If you watched the video, don’t worry if you thought you missed the late hit. It was right there at the end of the play as Seattle QB Russell Wilson was guided out of bounds by the Cowboys player’s hands.
That was a penalty. Golden Tate’s hit that earned him a $21,000 fine from the league? That was all good.
You want to know how bad it has gotten? Clay Matthews, Green Bay’s linebacker, shared Roger Goodell’s phone number last night. Offensive guard T.J. Lang tweeted (caution: F-bombs abound) that the NFL had screwed the Packers and then followed it up by daring the league to fine him … and then use the money to pay the locked-out refs. Let’s check with the judges — yep, that’s a burn.
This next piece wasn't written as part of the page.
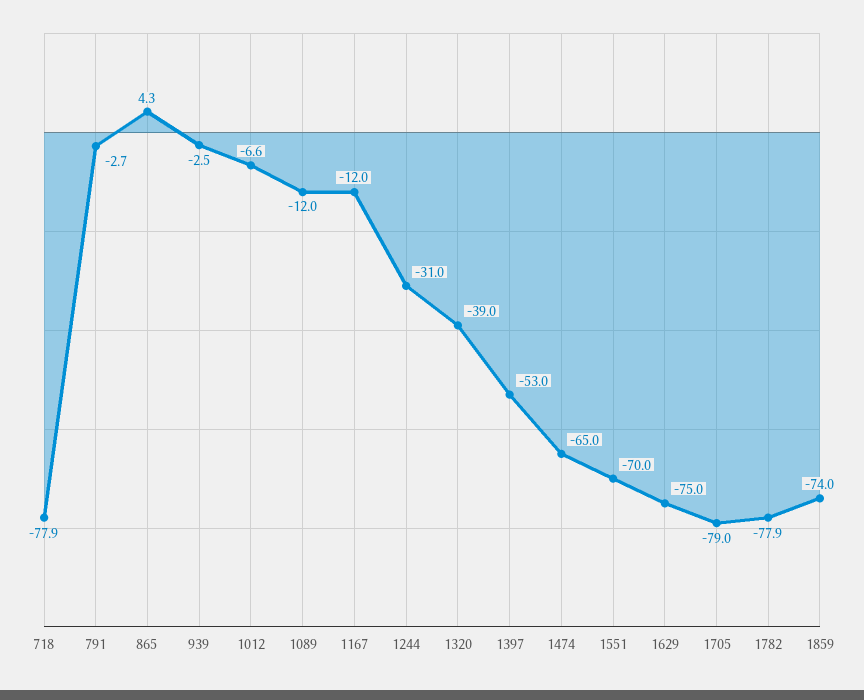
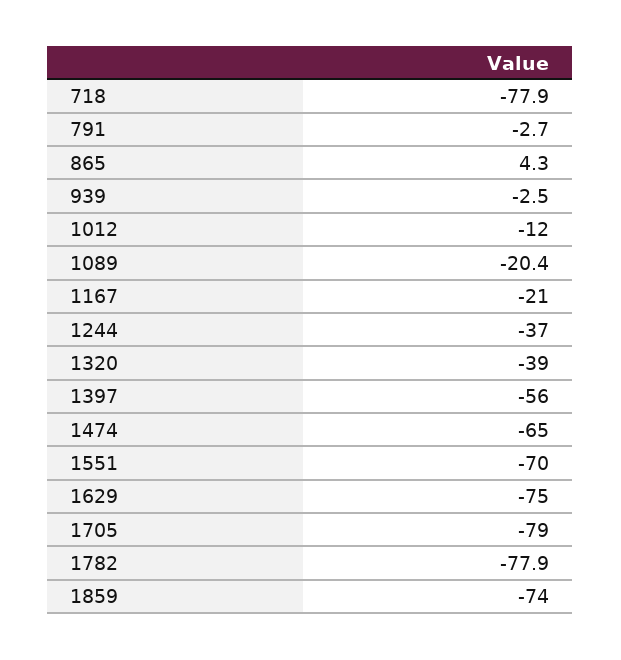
1012: -6.6 -> -12
1089: -12 -> -20.4
1167: -12 -> -21
1244: -31 -> -37
1397: -53 -> -56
The players are actively taunting the league now, because they’re so mad they don’t even care. Patriots defensive tackle Vince Wilfork looked like he was about to rip one of the refs in two after the Ravens won the game on a controversial field goal. It’s only a matter of time before a ref gets punched.
Although this public rage has damaged the NFL, nothing has been nearly as bad as what is happening in Vegas. Just off of the Seattle/Green Bay game, between $150 and $250 million worldwide shifted in bets because of the final play. Green Bay was favored at 3.5 points, which they would have covered had the interception been called an interception. Oops?
The league has no purpose, and, in the absence of logic, the games have no meaning. The madness has gone on too long, and the NFL needs to fix it, like, yesterday. When even ESPN is excoriating you over this, you know you’ve messed up.